Brenda Blackmon – Brenda Blackmon Communications, Inc. – Multi Emmy Award Winning Anchor – New York, Philanthropist

Lupus Walk Is a Big Step Forward For Anchor Brenda Blackmon & Her Daughter

WWOR/Ch. 9 anchor Brenda Blackmon and her daughter Kelly will be at the Alliance for Lupus Research fundraising walk this Sunday at the Jets’ training camp in Florham Park, N.J.

That they are doing anything together is miraculous. Two years ago this week, Kelly, 25, nearly died, her body ravaged by lupus.

Doctors told Blackmon what no parent wants to hear. “They said, she’s not going to make it,” Blackmon says. “It’s time for you to take her off the respirator.”

Kelly was – and still is – everything a parent could ask for: She was newly married, smart, a college grad on her way to a big career.

She’d been diagnosed in 1999 with lupus, a chronic autoimmune disease that affects about 1.4 million Americans. She had a couple of bouts with the illness, but nothing like what hit in 2007.

Returning from a trip abroad, Blackmon got a message from her son-in-law, Alfonso Ray, that Kelly was in trouble.

“I got back and she was hospitalized in a coma,” Blackmon says. “Every system began to shut down.” Lupus does that. It can hit every major organ – heart, lungs, kidneys, even the brain.
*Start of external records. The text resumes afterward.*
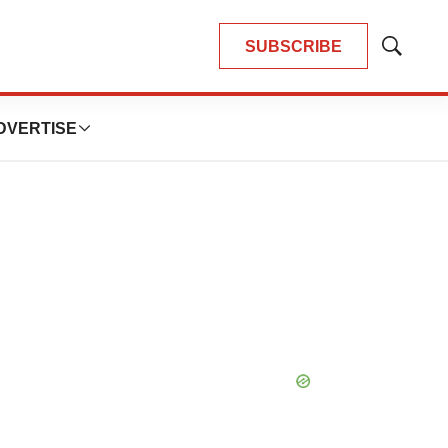
SUBSCRIBE
Show
Search
DVERTISE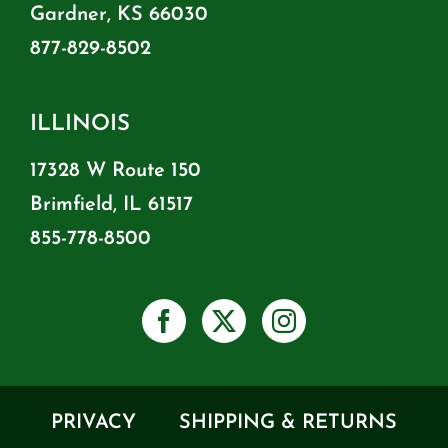
Gardner, KS 66030
877-829-8502
ILLINOIS
17328 W Route 150
Brimfield, IL 61517
855-778-8500
PRIVACY
SHIPPING & RETURNS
“We were asked to make the decision. We were as close as you can get. We were told it was time to make it,” Blackmon says, her voice slowing.

“One thing I did,” she says, quietly, near tears. “I kind of made a deal with God, we all do that. I literally said, ‘Okay God, my life for hers.’ I did it. I meant it. And I think He knew I meant it. I said okay. Take me. He let us both live.”
Neither Blackmon nor her son-in-law asked to stop life support. Good thing. Kelly soon opened her eyes, though she was far from out of the woods. She spent 52 days in intensive care.

“When she was at her worst point, there were days I could not put one foot in front of the other,” she says. “One day you could have your child and one day she could die. I came to work most of the time, except for during the week she said she might not be around anymore.”

After leaving the ICU, Kelly spent several months in rehabilitation relearning the stuff most of us take for granted, like talking and walking.

Two years ago this weekend, mother and daughter were supposed to participate in their first Alliance for Lupus Research walk. They’ll make it this time, Sunday at 10 a.m. (check-in is at 9), leading a team of walkers representing a nonprofit Blackmon formed: The Kelly Fund for Lupus.

She realizes that while Kelly survived the big battle, lupus can strike again at any moment. Still, watching Kelly near death gave Blackmon a new perspective on everything.

“It made me look at life completely differently. When people talk about my job or whatever they’re going through, I think, I’ve seen worse. That was the worst possibility there is,” she says.

“With children, you learn love and unconditional love. To lose a child, you lose what you base hope on. The rest is not important.”